PROBLEM A: In the dishwasher heating element thread, what tool did autx790 clamp onto the plastic to get it off the element?
PROBLEM B: Please echo the dishwasher heating element thread from "She and my S-I-L" up to and including "the base inside.".
PROBLEM C: Using the dishwasher heating element thread, say whether each statement agrees with it. Give yes or no and quote the deciding words. (i) The dishwasher with the melted spoon was about six months old. (ii) pwgsx suggested using a hair dryer on the plastic. (iii) gregzoll said an under-cabinet unit has to be pulled to reach the wires and nuts holding the element.

*** Opening of PAGE EXCERPT ***

# plastic melted to dishwasher heating element



## autx790 (Aug 30, 2009)

We have a baby spoon that fell to the bottom of the dishwasher and melted around the heating element. Does anyone know of any sort of trick that would allow me to get the spoon off and element cleaned without replacing it?

This dishwasher is only 6months old so I hate to replace the part. If replacement is my only option, is it possible to replace it without pulling the dishwasher out of the cabinet?


----------



## pwgsx (Jul 30, 2011)

maybe a heat gun to soften the plastic and u can use a metal scraper to get most of it off.


----------



## autx790 (Aug 30, 2009)

Thanks for the suggestion. I was originally thinking hair dryer, but a heat gun would probably be more effective. However, I worried it would also cause damage to the inside of the dishwasher. I ended up buying a new one since as I looked closer, the plastic was melted all around the standoff too, so it was probably not worth the amount of time/energy it would take to completely clean it.


----------



## CitadelBlue (May 23, 2013)

I noticed a similar thing happened at my daughter's home last week. But ... it was more of a soften silicone vs. plastic that was on the bottom of the dishwasher .. also noticed it in the bottom drain as well as in the "finer" mesh stainer/filter in the back of the dishwasher ...... she is telling me that the dishes aren't getting clean ........should I tell her the obvious ...... again?

I think this one is beyond repair ..... I'm in the middle of a kitchen redo and am replacing my dishwasher ..... already offered her my old one that was working pretty good when I demo-ed a few weeks ago ....... 

She and my S-I-L are "thinking" about it ...... The last time I offered them something was a $100 wheel barrow (almost new) I got from the divorced lady neighbor who was moving. My daughter and S-I-L said they didn't need that either,. A week after I sold it on craigslist .. they called and asked if they could have it ....


----------



## gregzoll (Dec 25, 2006)

Just order a new heating element, replace it and be done with it. You will have to pull the unit, if it is an under cabinet unit, to get to the wires and nuts that hold the element onto the base inside.


----------



## autx790 (Aug 30, 2009)

@citadel...haha, isn't that the way it always goes. I wish your neighbor had given me that wheel barrow. Though i'll settle for the delicious soul food my neighbor cooks me from time to time.

So turns out I got the new heating element in and went to replace it, but thought i'd be able to do so without removing the dishwasher from the cabinet. I could get one connector but not the other. So I figured, I have the replacement so if I break the current one no loss right...lets try breaking the plastic off again. I clamped down hard with vice grips and sure enough, it came off in two pieces. I originally thought the plastic would be "welded" to the element, but it was a pain to get off. I guess I just needed more elbow grease. I ran it once with nothing in it, just to get any remaining plastic off. Seems good now. Now i'm hoping sears will take back the part I bought.


----------

*** Close of PAGE EXCERPT ***
*** Opening of SUPPLIED DATA ***

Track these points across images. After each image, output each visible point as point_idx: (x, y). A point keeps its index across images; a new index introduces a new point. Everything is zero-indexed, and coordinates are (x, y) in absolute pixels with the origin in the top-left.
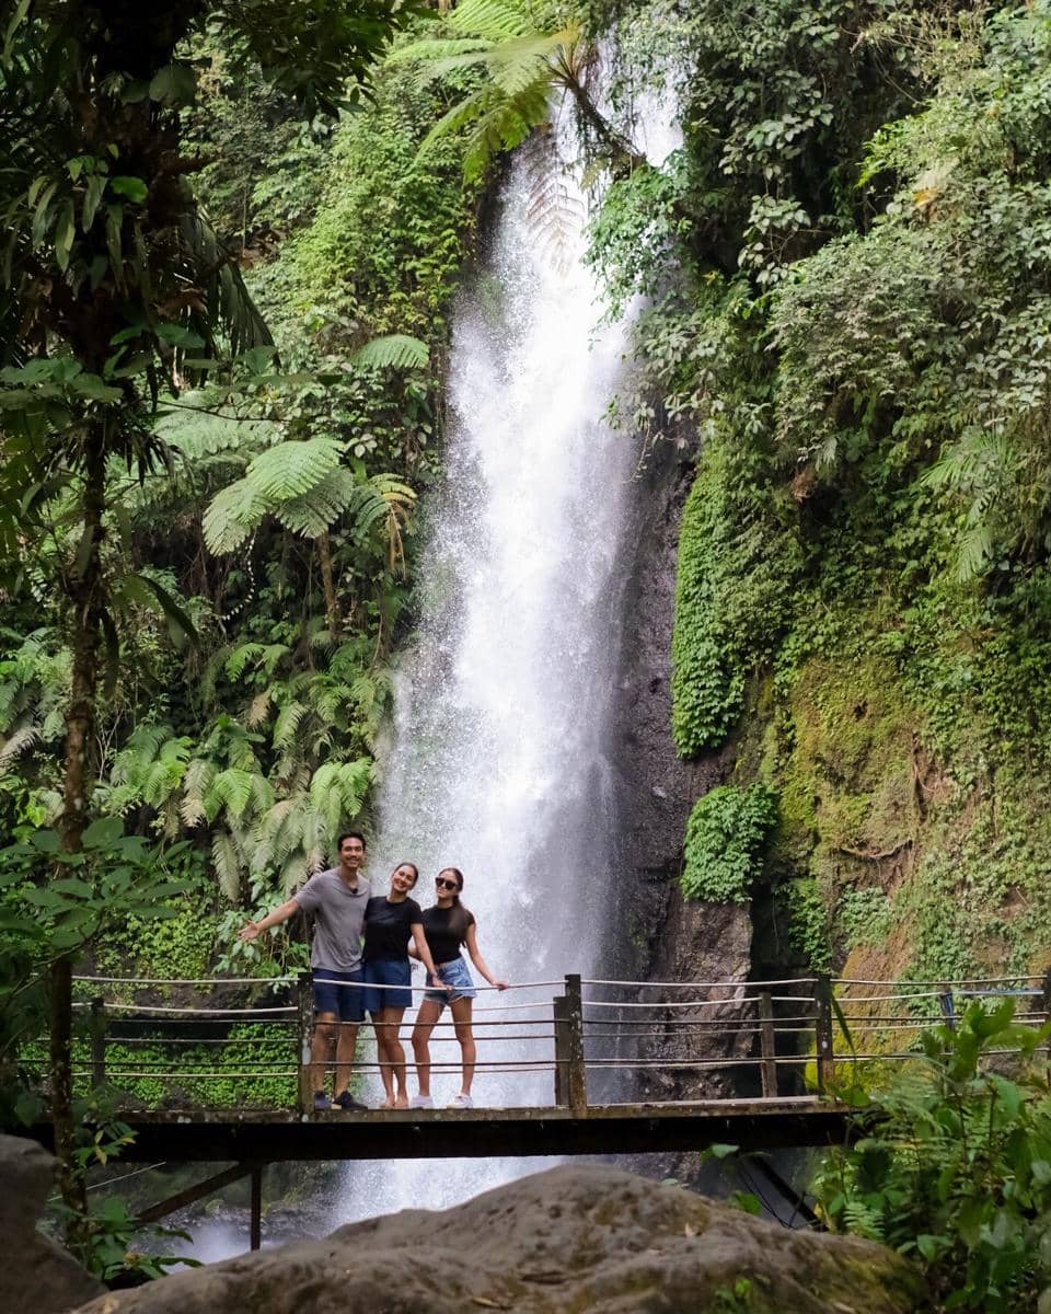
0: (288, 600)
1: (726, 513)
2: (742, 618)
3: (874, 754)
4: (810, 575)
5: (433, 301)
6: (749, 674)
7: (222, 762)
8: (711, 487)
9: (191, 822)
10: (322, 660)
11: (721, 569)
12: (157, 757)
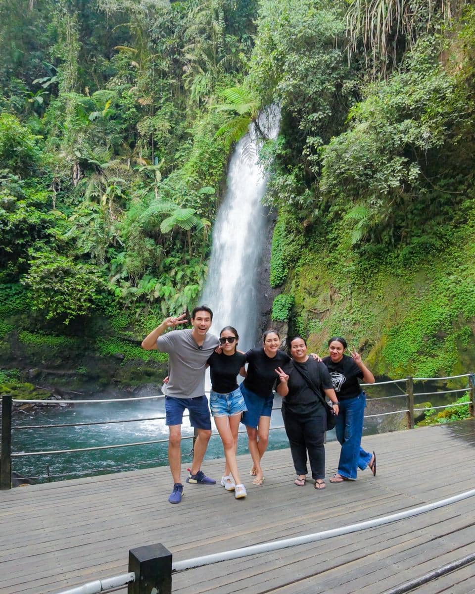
0: (181, 249)
1: (285, 231)
2: (289, 255)
3: (320, 288)
4: (306, 245)
5: (216, 180)
6: (289, 268)
7: (164, 285)
8: (281, 225)
9: (156, 297)
10: (188, 262)
11: (284, 243)
12: (149, 282)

*** Close of SUPPLIED DATA ***

ANSWER A: Vice grips.

ANSWER B:
She and my S-I-L are "thinking" about it ...... The last time I offered them something was a $100 wheel barrow (almost new) I got from the divorced lady neighbor who was moving. My daughter and S-I-L said they didn't need that either,. A week after I sold it on craigslist .. they called and asked if they could have it ....


----------



## gregzoll (Dec 25, 2006)

Just order a new heating element, replace it and be done with it. You will have to pull the unit, if it is an under cabinet unit, to get to the wires and nuts that hold the element onto the base inside.

ANSWER C:
(i) Yes: "This dishwasher is only 6months old"
(ii) No: "maybe a heat gun to soften the plastic"
(iii) Yes: "You will have to pull the unit, if it is an under cabinet unit, to get to the wires and nuts that hold the element onto the base inside."